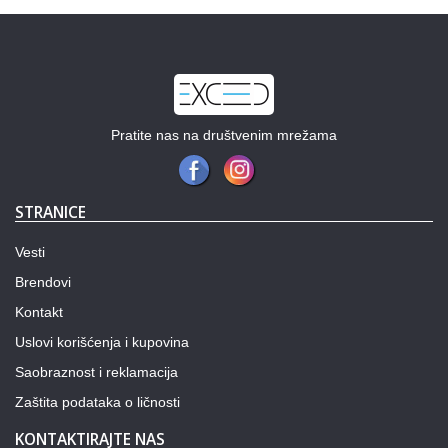
Previous
Next
Pratite nas na društvenim mrežama
STRANICE
Vesti
Brendovi
Kontakt
Uslovi korišćenja i kupovina
Saobraznost i reklamacija
Zaštita podataka o ličnosti
KONTAKTIRAJTE NAS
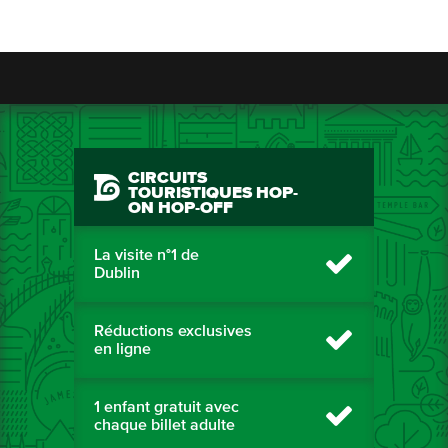
CIRCUITS
TOURISTIQUES HOP-
ON HOP-OFF
La visite n°1 de
Dublin
Réductions exclusives
en ligne
1 enfant gratuit avec
chaque billet adulte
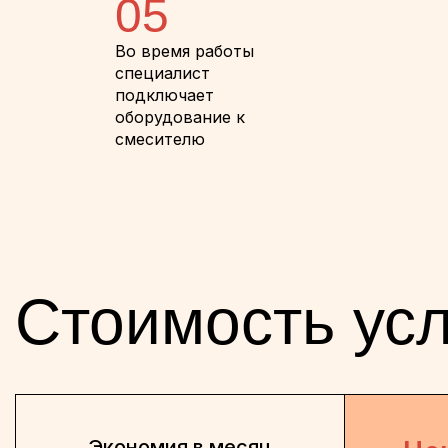
05
Во время работы
специалист
подключает
оборудование к
смесителю
Стоимость усл
Экономия в месяц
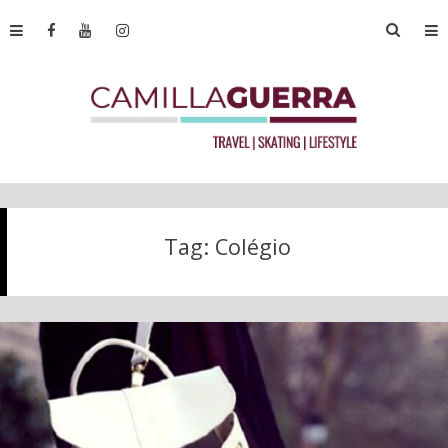
Tag:
Colégio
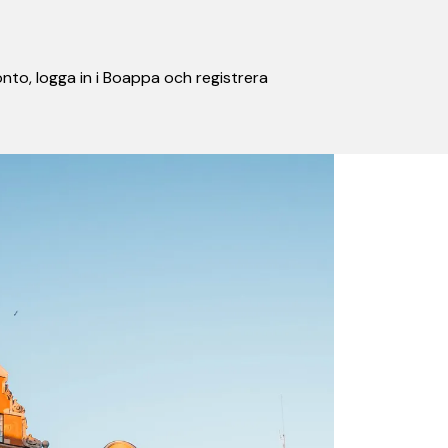
nto, logga in i Boappa och registrera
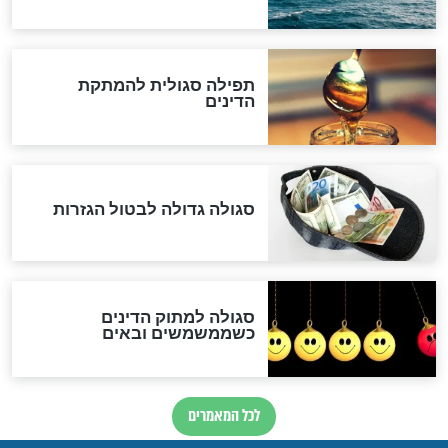
לכל המאמרים
אחרית הימים
האם אפשר לחשב את הקץ?
מה יהיה בימות המשיח?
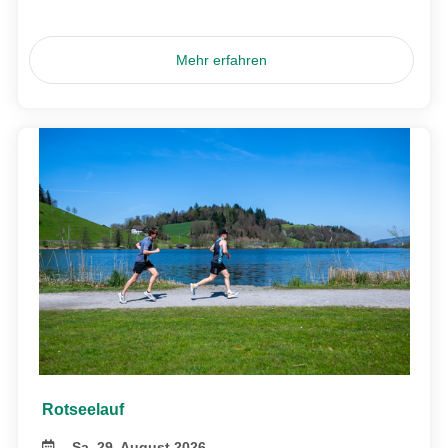
Mehr erfahren
Rotseelauf
Sa, 29. August 2026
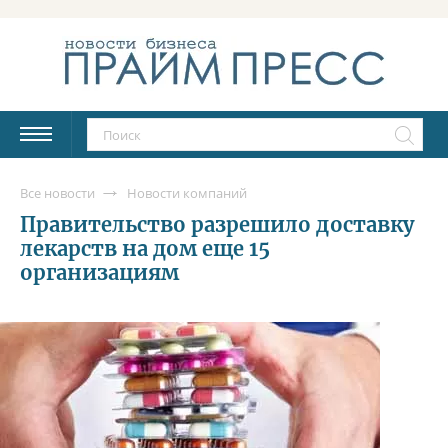
Все новости
Новости компаний
Правительство разрешило доставку
лекарств на дом еще 15
организациям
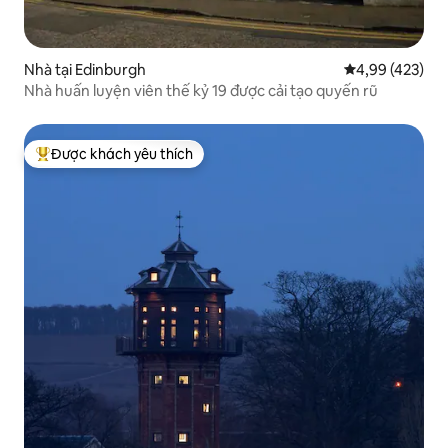
Nhà tại Edinburgh
Xếp hạng trung
4,99 (423)
Nhà huấn luyện viên thế kỷ 19 được cải tạo quyến rũ
Được khách yêu thích
Được khách yêu thích nhất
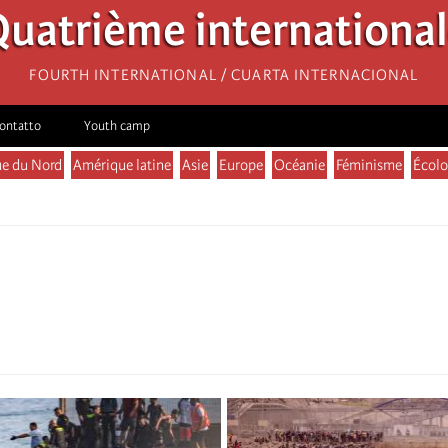
uatrième internationa
Fourth International / Cuarta Internacional
ontatto
Youth camp
e du Nord
Amérique latine
Asie
Europe
Océanie
Féminisme
Écolo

# WHAT TO PRODUCE
Copy out the whole listing again, swapping "Youth camp" for "Summer camp" and keeping every other line the same. Leave the pictures out.

# SOLUTION FOR THIS TASK
Previous
Next
Pratite nas na društvenim mrežama
STRANICE
Vesti
Brendovi
Kontakt
Uslovi korišćenja i kupovina
Saobraznost i reklamacija
Zaštita podataka o ličnosti
KONTAKTIRAJTE NAS
CIRCUITS
TOURISTIQUES HOP-
ON HOP-OFF
La visite n°1 de
Dublin
Réductions exclusives
en ligne
1 enfant gratuit avec
chaque billet adulte
05
Во время работы
специалист
подключает
оборудование к
смесителю
Стоимость усл
Экономия в месяц
Tag:
Colégio
nto, logga in i Boappa och registrera
לכל המאמרים
אחרית הימים
האם אפשר לחשב את הקץ?
מה יהיה בימות המשיח?
Mehr erfahren
Rotseelauf
Sa, 29. August 2026
Все новости
Новости компаний
Правительство разрешило доставку
лекарств на дом еще 15
организациям
Nhà tại Edinburgh
Xếp hạng trung
4,99 (423)
Nhà huấn luyện viên thế kỷ 19 được cải tạo quyến rũ
Được khách yêu thích
Được khách yêu thích nhất
uatrième internationa
Fourth International / Cuarta Internacional
ontatto
Summer camp
e du Nord
Amérique latine
Asie
Europe
Océanie
Féminisme
Écolo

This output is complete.